▶ [Assignment]: Copy out all of the data word for word. Omit every picture.

▶ [Extracted records]:
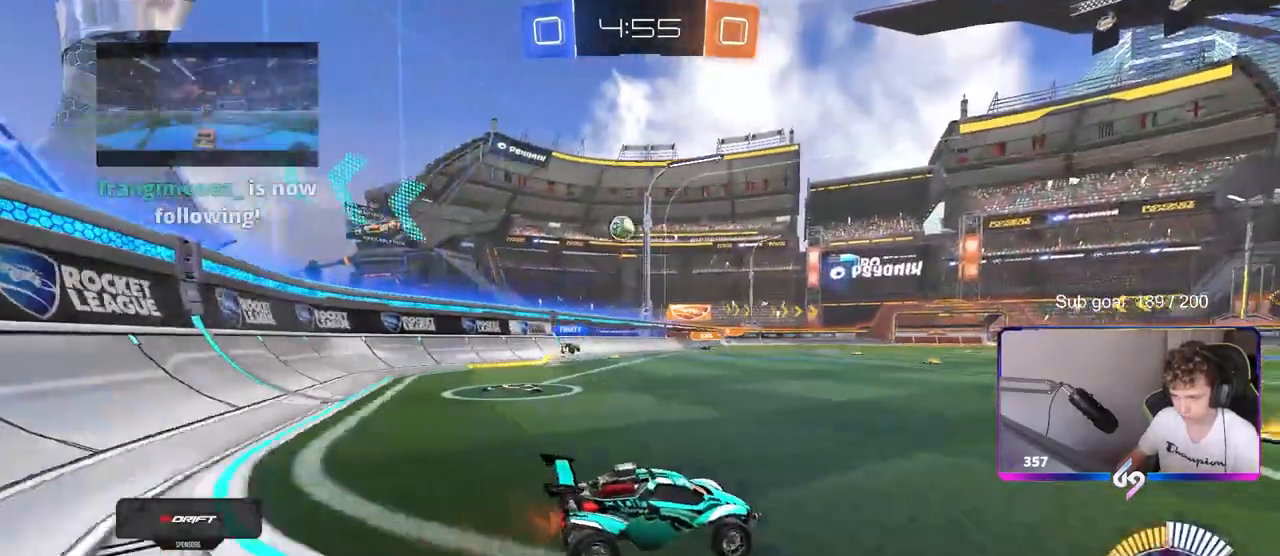
{"keys": ["a", "w"], "mouse": ["left"], "mouse_move": "still", "events": [[67, "a", "down"], [167, "mouse_left", "down"], [250, "a", "up"], [500, "a", "down"]]}
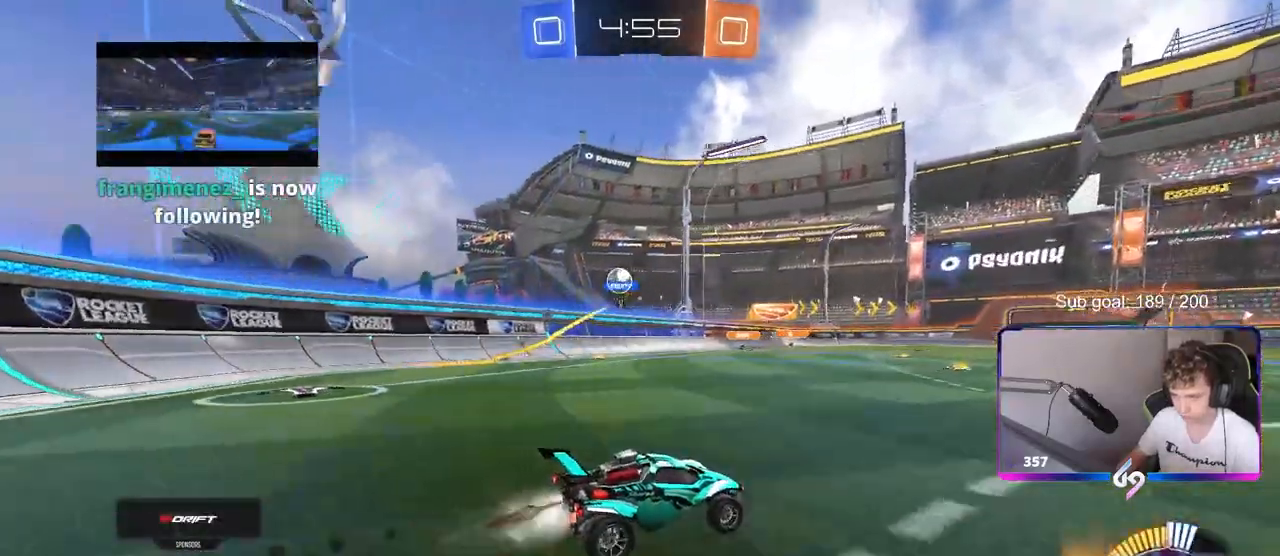
{"keys": ["w"], "mouse": [], "mouse_move": "still", "events": [[83, "mouse_left", "up"], [267, "a", "up"]]}
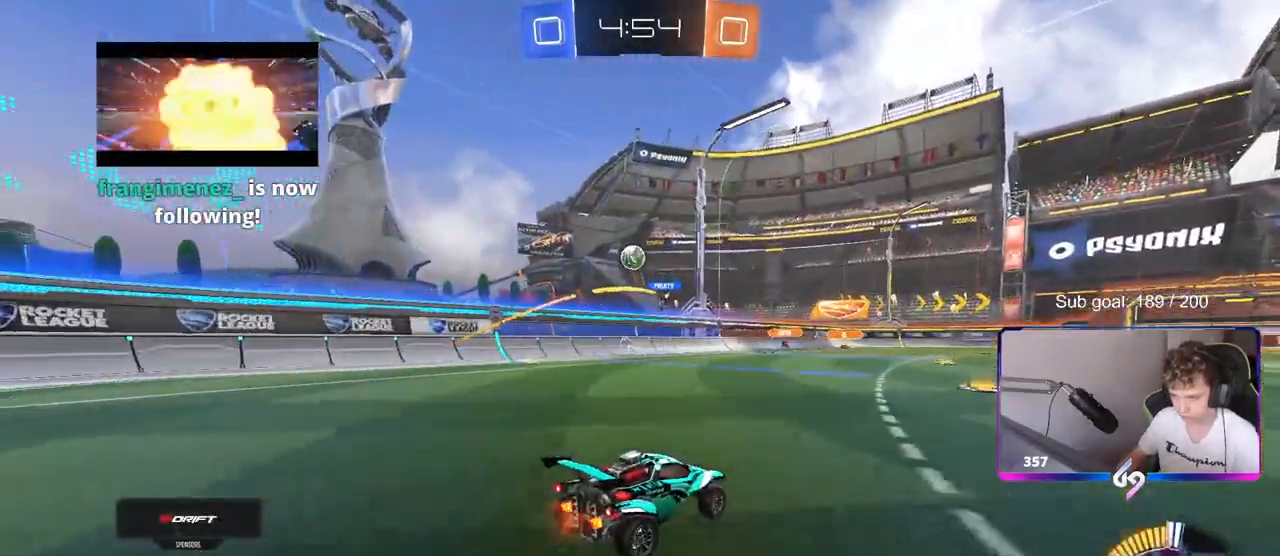
{"keys": ["a", "s"], "mouse": [], "mouse_move": "still", "events": [[100, "w", "up"], [250, "s", "down"], [283, "a", "down"]]}
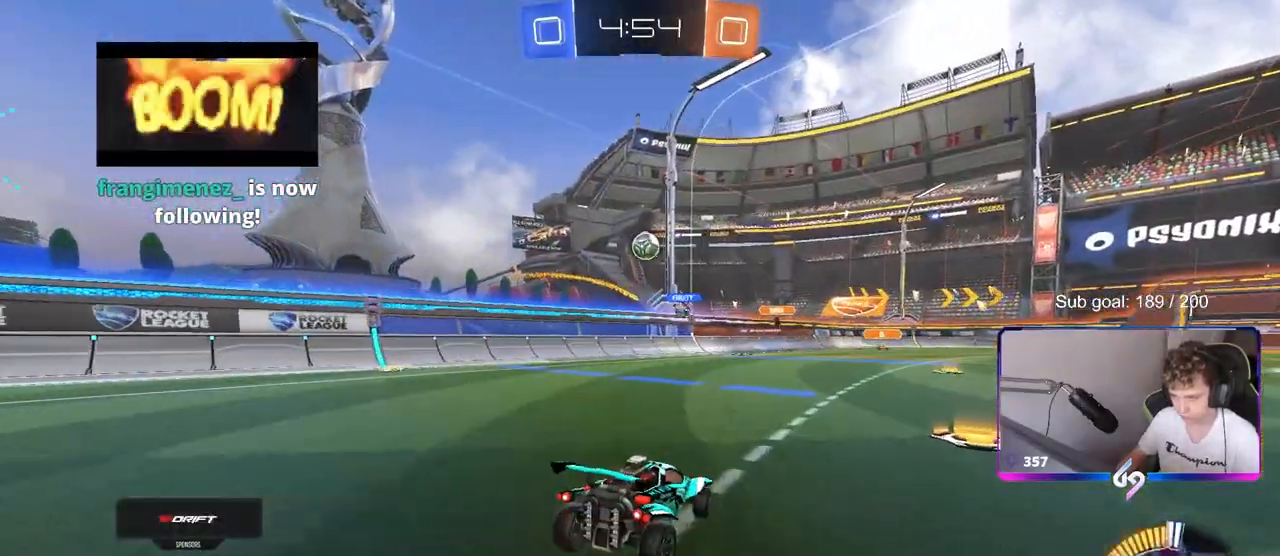
{"keys": ["d", "w"], "mouse": [], "mouse_move": "still", "events": [[17, "s", "up"], [100, "a", "up"], [150, "d", "down"], [200, "w", "down"]]}
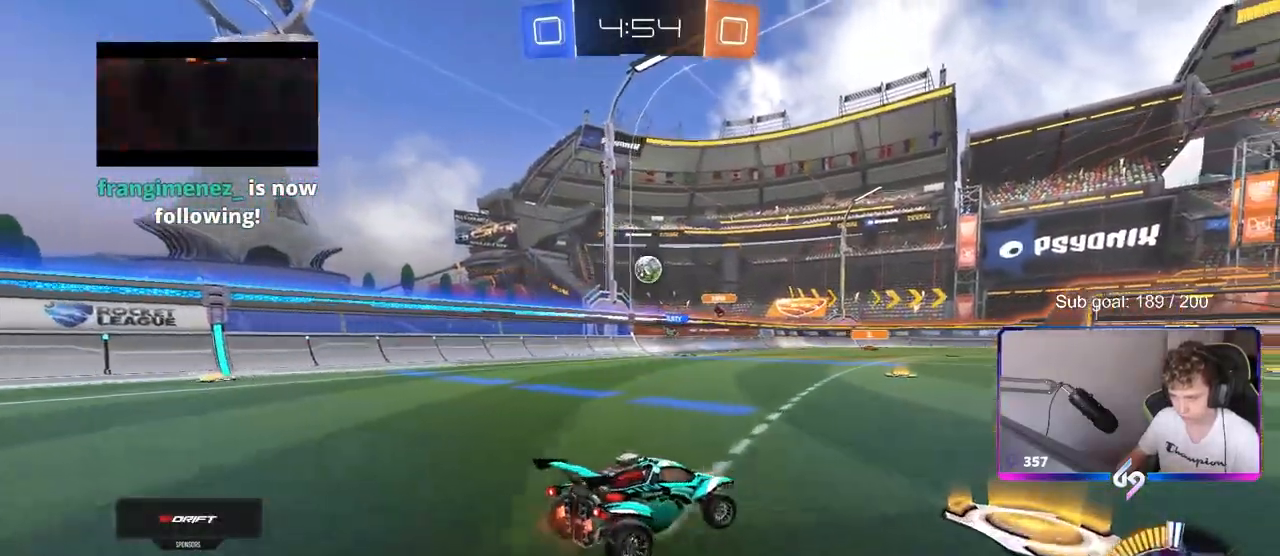
{"keys": ["w"], "mouse": [], "mouse_move": "still", "events": [[33, "d", "up"], [167, "w", "up"], [367, "d", "down"], [417, "w", "down"], [500, "d", "up"]]}
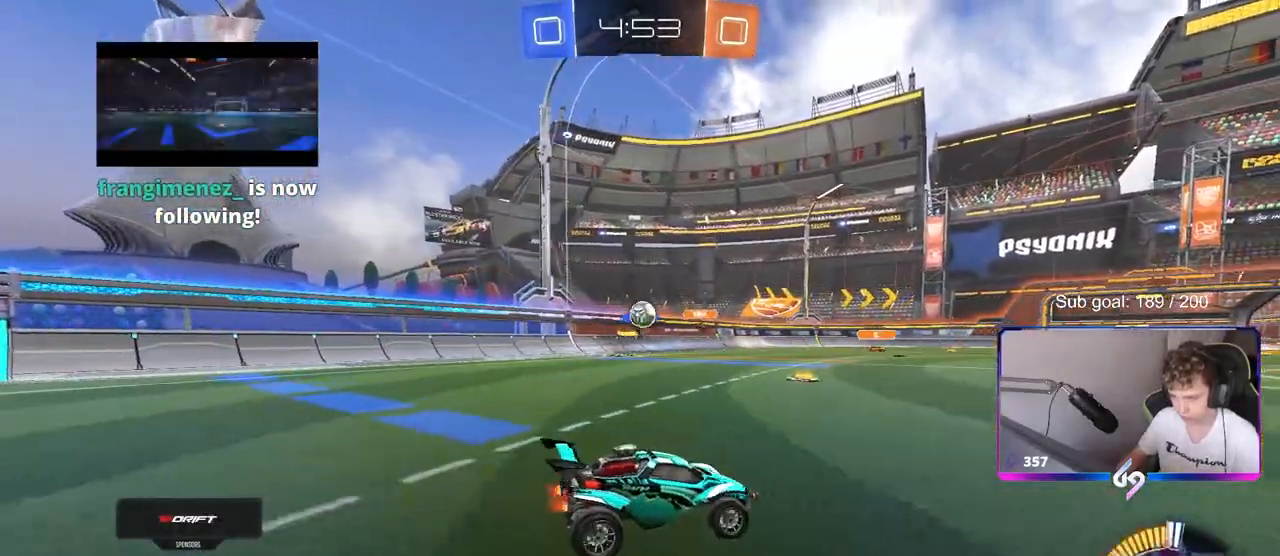
{"keys": ["w"], "mouse": ["left"], "mouse_move": "still", "events": [[100, "a", "down"], [183, "a", "up"], [283, "mouse_left", "down"]]}
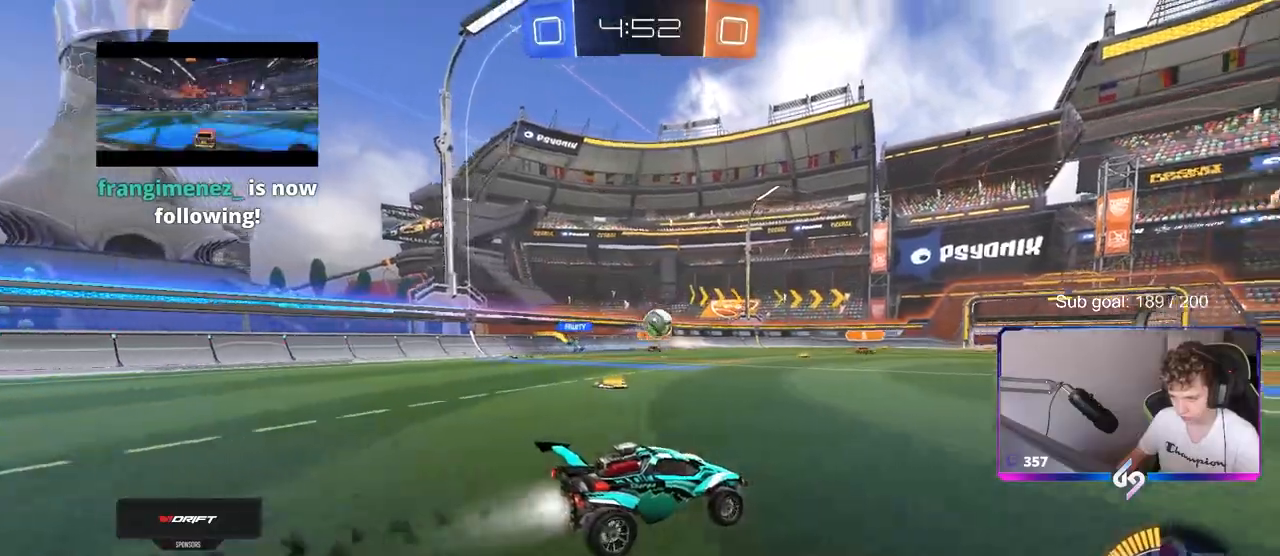
{"keys": ["d", "s", "shift"], "mouse": ["left", "right"], "mouse_move": "still", "events": [[17, "d", "down"], [250, "a", "down"], [250, "d", "up"], [300, "a", "up"], [300, "mouse_right", "down"], [350, "d", "down"], [400, "mouse_right", "up"], [433, "mouse_right", "down"], [433, "shift", "down"], [483, "s", "down"], [483, "w", "up"]]}
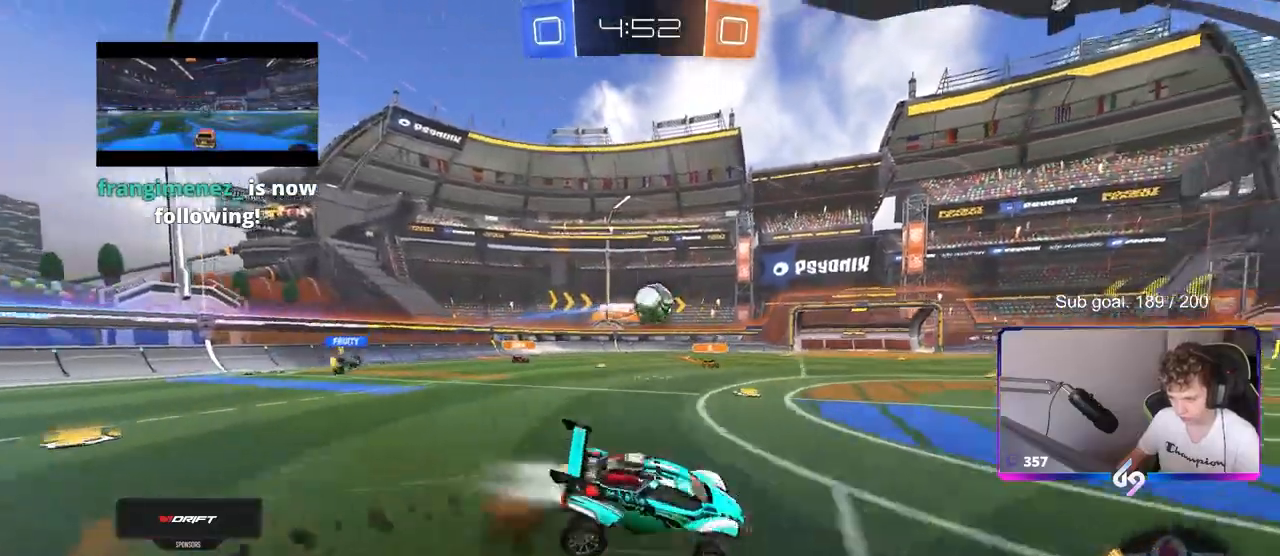
{"keys": ["d", "s", "shift"], "mouse": [], "mouse_move": "still", "events": [[183, "mouse_left", "up"], [183, "mouse_right", "up"], [317, "s", "up"], [450, "s", "down"]]}
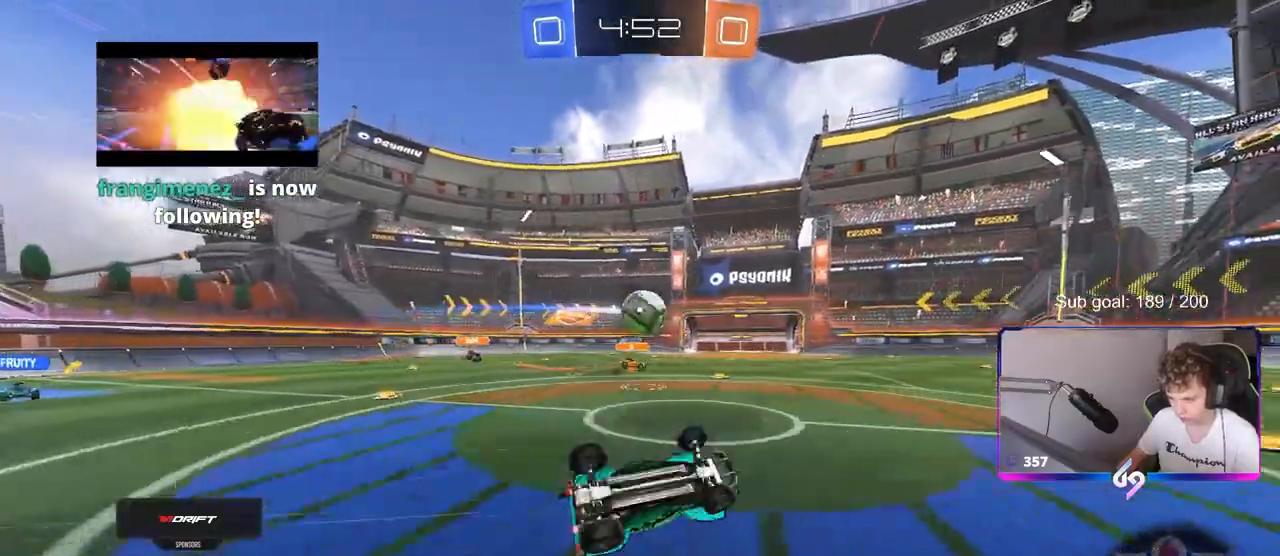
{"keys": ["w"], "mouse": [], "mouse_move": "still", "events": [[183, "shift", "up"], [233, "s", "up"], [283, "d", "up"], [433, "w", "down"]]}
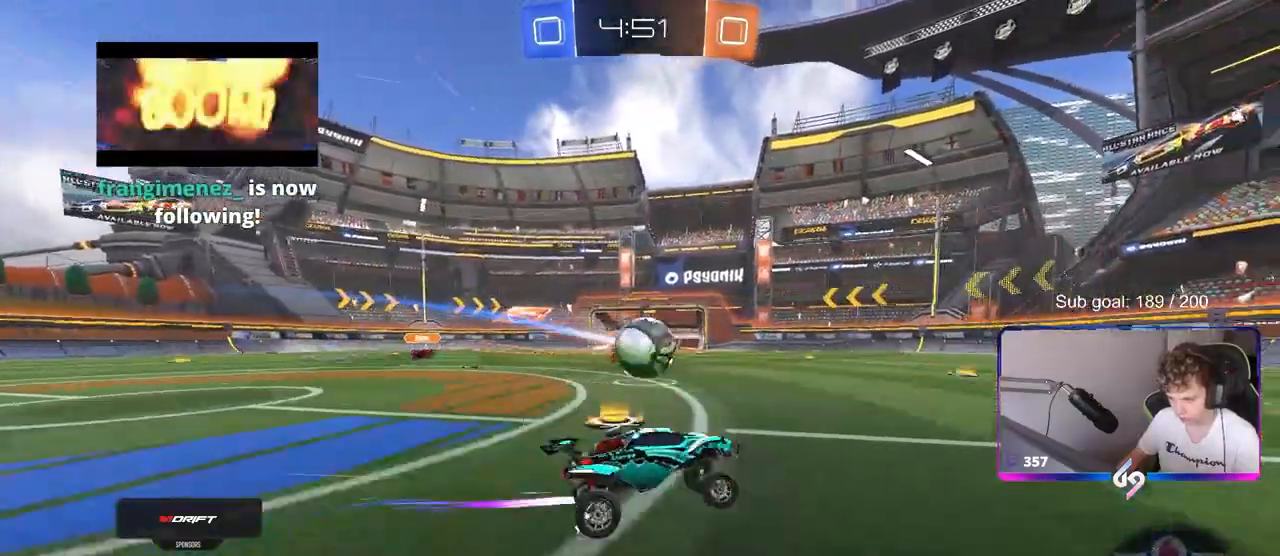
{"keys": [], "mouse": ["left", "right"], "mouse_move": "down", "events": [[150, "a", "down"], [400, "a", "up"], [400, "mouse_right", "down"], [400, "w", "up"], [483, "mouse_left", "down"]]}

▶ [Answer for this exercise]:
{"keys": ["a", "w"], "mouse": ["left"], "mouse_move": "still", "events": [[67, "a", "down"], [167, "mouse_left", "down"], [250, "a", "up"], [500, "a", "down"]]}
{"keys": ["w"], "mouse": [], "mouse_move": "still", "events": [[83, "mouse_left", "up"], [267, "a", "up"]]}
{"keys": ["a", "s"], "mouse": [], "mouse_move": "still", "events": [[100, "w", "up"], [250, "s", "down"], [283, "a", "down"]]}
{"keys": ["d", "w"], "mouse": [], "mouse_move": "still", "events": [[17, "s", "up"], [100, "a", "up"], [150, "d", "down"], [200, "w", "down"]]}
{"keys": ["w"], "mouse": [], "mouse_move": "still", "events": [[33, "d", "up"], [167, "w", "up"], [367, "d", "down"], [417, "w", "down"], [500, "d", "up"]]}
{"keys": ["w"], "mouse": ["left"], "mouse_move": "still", "events": [[100, "a", "down"], [183, "a", "up"], [283, "mouse_left", "down"]]}
{"keys": ["d", "s", "shift"], "mouse": ["left", "right"], "mouse_move": "still", "events": [[17, "d", "down"], [250, "a", "down"], [250, "d", "up"], [300, "a", "up"], [300, "mouse_right", "down"], [350, "d", "down"], [400, "mouse_right", "up"], [433, "mouse_right", "down"], [433, "shift", "down"], [483, "s", "down"], [483, "w", "up"]]}
{"keys": ["d", "s", "shift"], "mouse": [], "mouse_move": "still", "events": [[183, "mouse_left", "up"], [183, "mouse_right", "up"], [317, "s", "up"], [450, "s", "down"]]}
{"keys": ["w"], "mouse": [], "mouse_move": "still", "events": [[183, "shift", "up"], [233, "s", "up"], [283, "d", "up"], [433, "w", "down"]]}
{"keys": [], "mouse": ["left", "right"], "mouse_move": "down", "events": [[150, "a", "down"], [400, "a", "up"], [400, "mouse_right", "down"], [400, "w", "up"], [483, "mouse_left", "down"]]}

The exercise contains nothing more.